Abies georgei var. smithii is a shade-tolerant tree species under cool and cold climates. The low demand for light is especially pronounced in the seedling stage. This species often forms pure forests in valleys, shaded or semi-shaded slopes in subalpine and alpine regions. Abies georgei var. smithii is also known to form coniferous mixed forests with spruce, larch, hemlock, pine and broad-leaved species. The A. georgei var. smithii coniferous forest in sub-alpine region of the southeast Tibet is commonly found at altitudes between 3100 and 4380 m and represent about 30 % forest area in this region. The average age of the assessed trees was about 200 years, their average height 31.9 m, and average diameter at breast height (DBH) 49.7 cm. Natural regenerating trees (with height of 1.5 – 20 m) under closed canopy have density of 196 ha^-1 and an average DBH is 5.6 cm. The density of naturally regenerated saplings (tree height 0.2 – 1.5 m) is 369 ha^-1 and their average root collar diameter (DRC) is 2.5 cm. In comparison, in forest gaps, the density of naturally regenerated saplings (with height of 0.2 – 1.5 m) is higher with 470 ha^-1 and an average DRC is 3.1 cm and the density of naturally regenerated trees (with height of 1.5 – 20 m) is 246 ha^-1 with an average DBH of 6.8 cm.

In our study region, 5.2 ha forest has been logged about 25 years ago in 1990. 8 trees per hectare with tree height between 25 – 30 m were left as mother trees.
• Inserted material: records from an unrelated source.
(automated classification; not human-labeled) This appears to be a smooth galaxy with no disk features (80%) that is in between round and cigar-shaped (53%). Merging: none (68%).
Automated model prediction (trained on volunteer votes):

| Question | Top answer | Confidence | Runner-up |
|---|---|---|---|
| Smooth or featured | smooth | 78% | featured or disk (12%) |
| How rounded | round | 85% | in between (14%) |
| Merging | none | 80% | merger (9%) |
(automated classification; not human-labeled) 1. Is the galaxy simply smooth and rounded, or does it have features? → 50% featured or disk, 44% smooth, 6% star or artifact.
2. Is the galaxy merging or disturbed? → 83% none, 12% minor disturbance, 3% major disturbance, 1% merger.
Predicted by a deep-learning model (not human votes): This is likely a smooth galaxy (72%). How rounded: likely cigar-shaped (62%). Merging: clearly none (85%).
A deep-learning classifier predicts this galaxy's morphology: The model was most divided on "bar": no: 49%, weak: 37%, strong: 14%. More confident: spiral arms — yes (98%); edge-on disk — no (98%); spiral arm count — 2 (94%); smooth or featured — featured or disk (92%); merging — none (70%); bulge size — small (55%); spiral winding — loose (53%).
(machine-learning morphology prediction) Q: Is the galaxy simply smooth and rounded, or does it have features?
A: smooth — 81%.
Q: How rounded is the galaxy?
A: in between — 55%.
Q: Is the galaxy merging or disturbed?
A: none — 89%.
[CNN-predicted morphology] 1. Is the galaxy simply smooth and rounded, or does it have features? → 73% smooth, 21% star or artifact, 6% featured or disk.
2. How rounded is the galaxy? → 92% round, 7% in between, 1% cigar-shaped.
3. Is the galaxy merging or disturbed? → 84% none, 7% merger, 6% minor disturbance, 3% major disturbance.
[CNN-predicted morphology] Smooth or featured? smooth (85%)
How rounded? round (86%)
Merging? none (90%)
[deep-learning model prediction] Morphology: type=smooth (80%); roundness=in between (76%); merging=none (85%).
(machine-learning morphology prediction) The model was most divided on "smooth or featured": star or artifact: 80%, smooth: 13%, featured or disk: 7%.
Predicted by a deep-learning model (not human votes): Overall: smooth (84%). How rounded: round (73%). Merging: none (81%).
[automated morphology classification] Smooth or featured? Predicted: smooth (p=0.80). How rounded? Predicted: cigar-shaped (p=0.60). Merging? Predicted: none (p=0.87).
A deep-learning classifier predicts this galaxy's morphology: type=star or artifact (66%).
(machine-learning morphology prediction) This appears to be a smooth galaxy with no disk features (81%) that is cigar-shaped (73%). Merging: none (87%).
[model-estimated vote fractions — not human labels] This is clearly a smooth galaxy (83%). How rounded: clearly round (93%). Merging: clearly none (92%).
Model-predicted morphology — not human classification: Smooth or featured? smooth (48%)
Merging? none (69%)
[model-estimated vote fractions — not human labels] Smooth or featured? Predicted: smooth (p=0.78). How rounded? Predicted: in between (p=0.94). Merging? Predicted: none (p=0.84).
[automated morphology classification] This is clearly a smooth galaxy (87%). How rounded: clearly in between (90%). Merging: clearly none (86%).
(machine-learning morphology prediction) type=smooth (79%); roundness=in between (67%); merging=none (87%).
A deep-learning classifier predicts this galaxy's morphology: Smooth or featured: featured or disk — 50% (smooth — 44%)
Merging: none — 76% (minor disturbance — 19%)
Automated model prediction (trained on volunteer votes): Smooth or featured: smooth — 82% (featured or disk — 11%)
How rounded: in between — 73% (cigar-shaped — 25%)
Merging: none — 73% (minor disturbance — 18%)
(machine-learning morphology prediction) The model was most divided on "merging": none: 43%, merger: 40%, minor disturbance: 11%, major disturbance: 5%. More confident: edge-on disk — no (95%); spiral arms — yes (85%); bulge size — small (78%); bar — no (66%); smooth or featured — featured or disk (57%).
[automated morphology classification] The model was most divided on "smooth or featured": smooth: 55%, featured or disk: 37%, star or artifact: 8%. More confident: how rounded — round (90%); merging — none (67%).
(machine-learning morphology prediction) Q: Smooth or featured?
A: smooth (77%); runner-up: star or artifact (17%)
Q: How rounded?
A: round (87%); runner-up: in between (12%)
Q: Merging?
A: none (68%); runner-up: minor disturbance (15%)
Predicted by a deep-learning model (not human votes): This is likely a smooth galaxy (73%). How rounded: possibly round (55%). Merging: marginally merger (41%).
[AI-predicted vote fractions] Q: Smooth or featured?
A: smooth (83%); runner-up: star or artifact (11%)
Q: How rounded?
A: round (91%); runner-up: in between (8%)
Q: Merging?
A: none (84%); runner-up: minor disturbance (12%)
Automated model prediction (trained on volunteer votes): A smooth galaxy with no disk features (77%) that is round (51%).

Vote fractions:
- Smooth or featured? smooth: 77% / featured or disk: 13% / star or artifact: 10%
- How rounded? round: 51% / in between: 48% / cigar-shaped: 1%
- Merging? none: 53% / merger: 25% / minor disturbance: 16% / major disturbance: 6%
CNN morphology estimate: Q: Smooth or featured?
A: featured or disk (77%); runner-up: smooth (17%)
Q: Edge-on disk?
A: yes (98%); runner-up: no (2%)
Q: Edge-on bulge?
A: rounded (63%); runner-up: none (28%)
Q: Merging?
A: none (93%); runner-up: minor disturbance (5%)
Saplings with density of 62 ha^-1 (average DRC 1.4 cm) and trees with height of 1.5 – 20 m of 43 ha^-1 (average DBH of 6.2 cm) were found in this logged area.

Shrub layer was composed of three species of honeysuckle (Lonicera spp.) and three species of rhododendron (Rhododendron hirtipes, R. uvarifolium, and R. oreotrephes) and Rosa omeiensis, Sorbus rehderiana, Artemisia desertorum, Berberis franchetiana Schneid var., and Rubus biflorus. All shrub species were found in gaps, while only five appeared in the closed canopy forest.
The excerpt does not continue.